▶ **Task to complete**:
Every record below, from the first line to the last, is to be set down again exactly.

▶ **Data supplied**:
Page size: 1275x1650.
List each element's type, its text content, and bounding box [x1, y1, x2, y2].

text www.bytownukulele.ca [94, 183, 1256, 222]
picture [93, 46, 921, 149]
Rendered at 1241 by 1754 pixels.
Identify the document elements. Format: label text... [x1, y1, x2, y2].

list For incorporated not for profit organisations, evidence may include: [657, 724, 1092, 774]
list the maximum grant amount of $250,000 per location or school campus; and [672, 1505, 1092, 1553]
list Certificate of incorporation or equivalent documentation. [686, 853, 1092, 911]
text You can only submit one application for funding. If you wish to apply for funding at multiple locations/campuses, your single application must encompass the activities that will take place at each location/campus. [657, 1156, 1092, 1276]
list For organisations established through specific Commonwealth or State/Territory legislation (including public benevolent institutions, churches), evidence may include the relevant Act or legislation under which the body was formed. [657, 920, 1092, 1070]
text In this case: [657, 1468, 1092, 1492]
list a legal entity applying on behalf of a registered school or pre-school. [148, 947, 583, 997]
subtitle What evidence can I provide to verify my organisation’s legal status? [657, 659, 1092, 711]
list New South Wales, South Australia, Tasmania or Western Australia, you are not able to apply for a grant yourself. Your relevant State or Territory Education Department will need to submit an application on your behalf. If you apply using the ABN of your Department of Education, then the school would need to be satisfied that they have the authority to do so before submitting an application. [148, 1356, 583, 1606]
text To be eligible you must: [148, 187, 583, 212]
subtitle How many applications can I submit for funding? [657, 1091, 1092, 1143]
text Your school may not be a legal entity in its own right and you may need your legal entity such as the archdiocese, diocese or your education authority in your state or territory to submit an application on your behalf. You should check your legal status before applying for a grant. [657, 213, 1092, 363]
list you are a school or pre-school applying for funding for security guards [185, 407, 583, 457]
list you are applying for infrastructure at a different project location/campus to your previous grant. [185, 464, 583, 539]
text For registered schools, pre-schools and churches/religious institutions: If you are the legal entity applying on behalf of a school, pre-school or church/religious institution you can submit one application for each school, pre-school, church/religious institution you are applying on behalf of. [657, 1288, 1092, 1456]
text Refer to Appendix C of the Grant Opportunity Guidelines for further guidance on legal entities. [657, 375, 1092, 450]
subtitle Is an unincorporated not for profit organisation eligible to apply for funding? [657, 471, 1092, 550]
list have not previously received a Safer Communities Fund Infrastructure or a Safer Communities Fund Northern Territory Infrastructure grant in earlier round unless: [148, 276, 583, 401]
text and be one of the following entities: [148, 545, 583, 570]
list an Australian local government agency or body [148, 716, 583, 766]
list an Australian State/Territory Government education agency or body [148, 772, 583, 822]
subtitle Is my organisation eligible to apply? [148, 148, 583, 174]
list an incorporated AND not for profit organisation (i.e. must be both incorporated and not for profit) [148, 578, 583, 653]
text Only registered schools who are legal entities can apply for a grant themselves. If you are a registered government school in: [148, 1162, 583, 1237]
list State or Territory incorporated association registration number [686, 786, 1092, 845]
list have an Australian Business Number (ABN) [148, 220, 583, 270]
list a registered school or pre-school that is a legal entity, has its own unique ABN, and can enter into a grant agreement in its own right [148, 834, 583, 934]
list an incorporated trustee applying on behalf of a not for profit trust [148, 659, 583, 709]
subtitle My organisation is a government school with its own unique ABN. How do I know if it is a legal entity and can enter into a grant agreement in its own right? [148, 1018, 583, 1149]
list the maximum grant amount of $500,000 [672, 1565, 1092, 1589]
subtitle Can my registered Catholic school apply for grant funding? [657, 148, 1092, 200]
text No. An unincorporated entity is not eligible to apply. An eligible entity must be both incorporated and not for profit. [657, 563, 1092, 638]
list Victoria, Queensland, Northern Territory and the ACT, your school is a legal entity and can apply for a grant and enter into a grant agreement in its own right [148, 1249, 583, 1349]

▶ **Expected answer**:
Page size: 1275x1650.
List each element's type, its text content, and bounding box [x1, y1, x2, y2].

text www.bytownukulele.ca [94, 183, 1256, 222]
picture [93, 46, 921, 149]
Rendered at 1241 by 1754 pixels.
Identify the document elements. Format: label text... [x1, y1, x2, y2].

list For incorporated not for profit organisations, evidence may include: [657, 724, 1092, 774]
list the maximum grant amount of $250,000 per location or school campus; and [672, 1505, 1092, 1553]
list Certificate of incorporation or equivalent documentation. [686, 853, 1092, 911]
text You can only submit one application for funding. If you wish to apply for funding at multiple locations/campuses, your single application must encompass the activities that will take place at each location/campus. [657, 1156, 1092, 1276]
list For organisations established through specific Commonwealth or State/Territory legislation (including public benevolent institutions, churches), evidence may include the relevant Act or legislation under which the body was formed. [657, 920, 1092, 1070]
text In this case: [657, 1468, 1092, 1492]
list a legal entity applying on behalf of a registered school or pre-school. [148, 947, 583, 997]
subtitle What evidence can I provide to verify my organisation’s legal status? [657, 659, 1092, 711]
list New South Wales, South Australia, Tasmania or Western Australia, you are not able to apply for a grant yourself. Your relevant State or Territory Education Department will need to submit an application on your behalf. If you apply using the ABN of your Department of Education, then the school would need to be satisfied that they have the authority to do so before submitting an application. [148, 1356, 583, 1606]
text To be eligible you must: [148, 187, 583, 212]
subtitle How many applications can I submit for funding? [657, 1091, 1092, 1143]
text Your school may not be a legal entity in its own right and you may need your legal entity such as the archdiocese, diocese or your education authority in your state or territory to submit an application on your behalf. You should check your legal status before applying for a grant. [657, 213, 1092, 363]
list you are a school or pre-school applying for funding for security guards [185, 407, 583, 457]
list you are applying for infrastructure at a different project location/campus to your previous grant. [185, 464, 583, 539]
text For registered schools, pre-schools and churches/religious institutions: If you are the legal entity applying on behalf of a school, pre-school or church/religious institution you can submit one application for each school, pre-school, church/religious institution you are applying on behalf of. [657, 1288, 1092, 1456]
text Refer to Appendix C of the Grant Opportunity Guidelines for further guidance on legal entities. [657, 375, 1092, 450]
subtitle Is an unincorporated not for profit organisation eligible to apply for funding? [657, 471, 1092, 550]
list have not previously received a Safer Communities Fund Infrastructure or a Safer Communities Fund Northern Territory Infrastructure grant in earlier round unless: [148, 276, 583, 401]
text and be one of the following entities: [148, 545, 583, 570]
list an Australian local government agency or body [148, 716, 583, 766]
list an Australian State/Territory Government education agency or body [148, 772, 583, 822]
subtitle Is my organisation eligible to apply? [148, 148, 583, 174]
list an incorporated AND not for profit organisation (i.e. must be both incorporated and not for profit) [148, 578, 583, 653]
text Only registered schools who are legal entities can apply for a grant themselves. If you are a registered government school in: [148, 1162, 583, 1237]
list State or Territory incorporated association registration number [686, 786, 1092, 845]
list have an Australian Business Number (ABN) [148, 220, 583, 270]
list a registered school or pre-school that is a legal entity, has its own unique ABN, and can enter into a grant agreement in its own right [148, 834, 583, 934]
list an incorporated trustee applying on behalf of a not for profit trust [148, 659, 583, 709]
subtitle My organisation is a government school with its own unique ABN. How do I know if it is a legal entity and can enter into a grant agreement in its own right? [148, 1018, 583, 1149]
list the maximum grant amount of $500,000 [672, 1565, 1092, 1589]
subtitle Can my registered Catholic school apply for grant funding? [657, 148, 1092, 200]
text No. An unincorporated entity is not eligible to apply. An eligible entity must be both incorporated and not for profit. [657, 563, 1092, 638]
list Victoria, Queensland, Northern Territory and the ACT, your school is a legal entity and can apply for a grant and enter into a grant agreement in its own right [148, 1249, 583, 1349]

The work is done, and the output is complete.